Using constraints

You can use DEFAULT, PRIMARY KEY, FOREIGN KEY, and NOT NULL constraints in Hive ACID table definitions to improve the performance, accuracy, and reliability of data.

The Hive engine and BI tools can simplify queries if data is predictable and easily located. Hive enforces constraints as follows:
DEFAULT
Ensures a value exists, which is useful in EDW offload cases.
PRIMARY KEY
Identifies each row in a table using a unique identifier.
FOREIGN KEY
Identifies a row in another table using a unique identifier.
NOT NULL
Checks that a column value is not set to NULL.
The optimizer uses the information to make smart decisions.
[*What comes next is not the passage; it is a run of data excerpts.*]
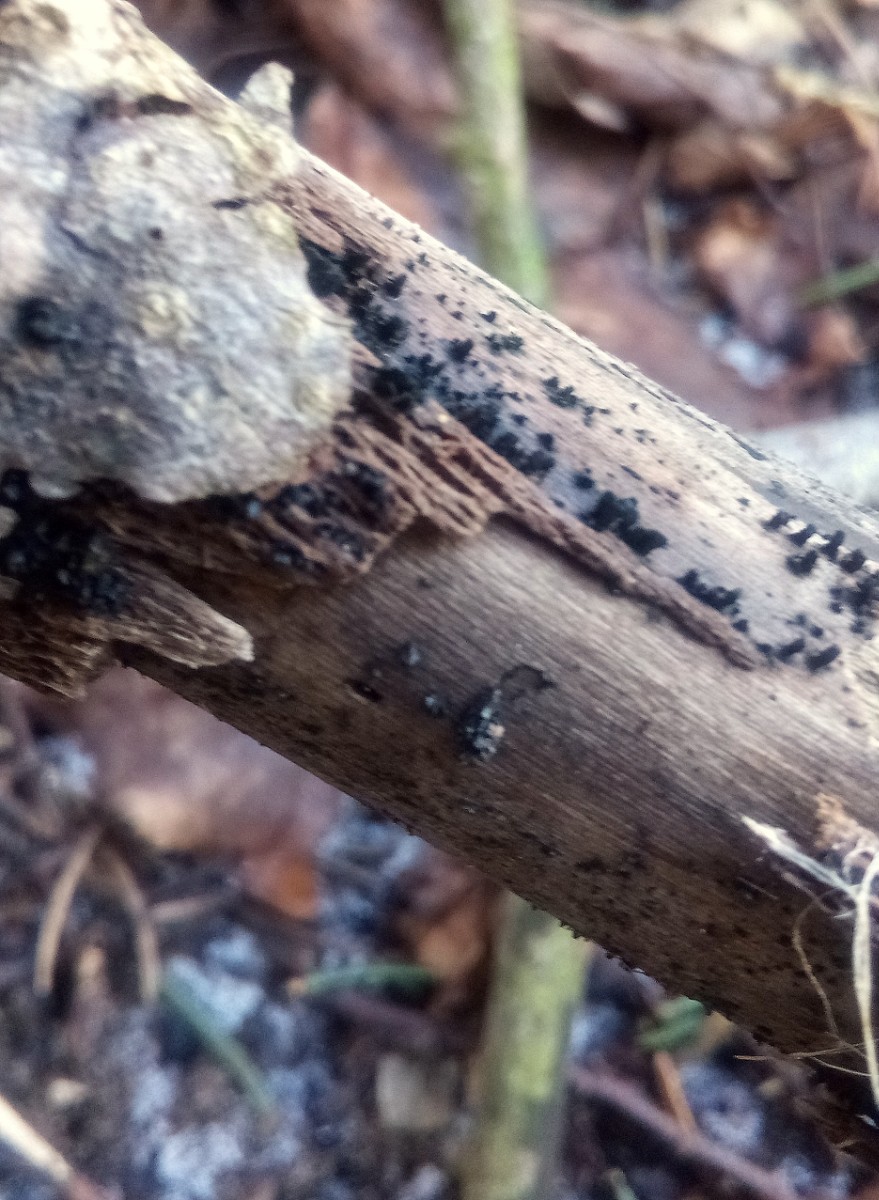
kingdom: Fungi
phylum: Ascomycota
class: Eurotiomycetes
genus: Glyphium
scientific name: Glyphium elatum
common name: kuløkse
For example, if the engine knows that a value is a primary key, it does not look for duplicates. The following examples show the use of constraints:
CREATE TABLE Persons (   
   ID INT NOT NULL,   
   Name STRING NOT NULL,   
   Age INT,
   Creator STRING DEFAULT CURRENT_USER(),    
   CreateDate DATE DEFAULT CURRENT_DATE(),
   PRIMARY KEY (ID) DISABLE NOVALIDATE);
   
CREATE TABLE BusinessUnit (
   ID INT NOT NULL,    
   Head INT NOT NULL,
   Creator STRING DEFAULT CURRENT_USER(),    
   CreateDate DATE DEFAULT CURRENT_DATE(),
   PRIMARY KEY (ID) DISABLE NOVALIDATE,
   CONSTRAINT fk FOREIGN KEY (Head) REFERENCES Persons(ID) DISABLE NOVALIDATE
   );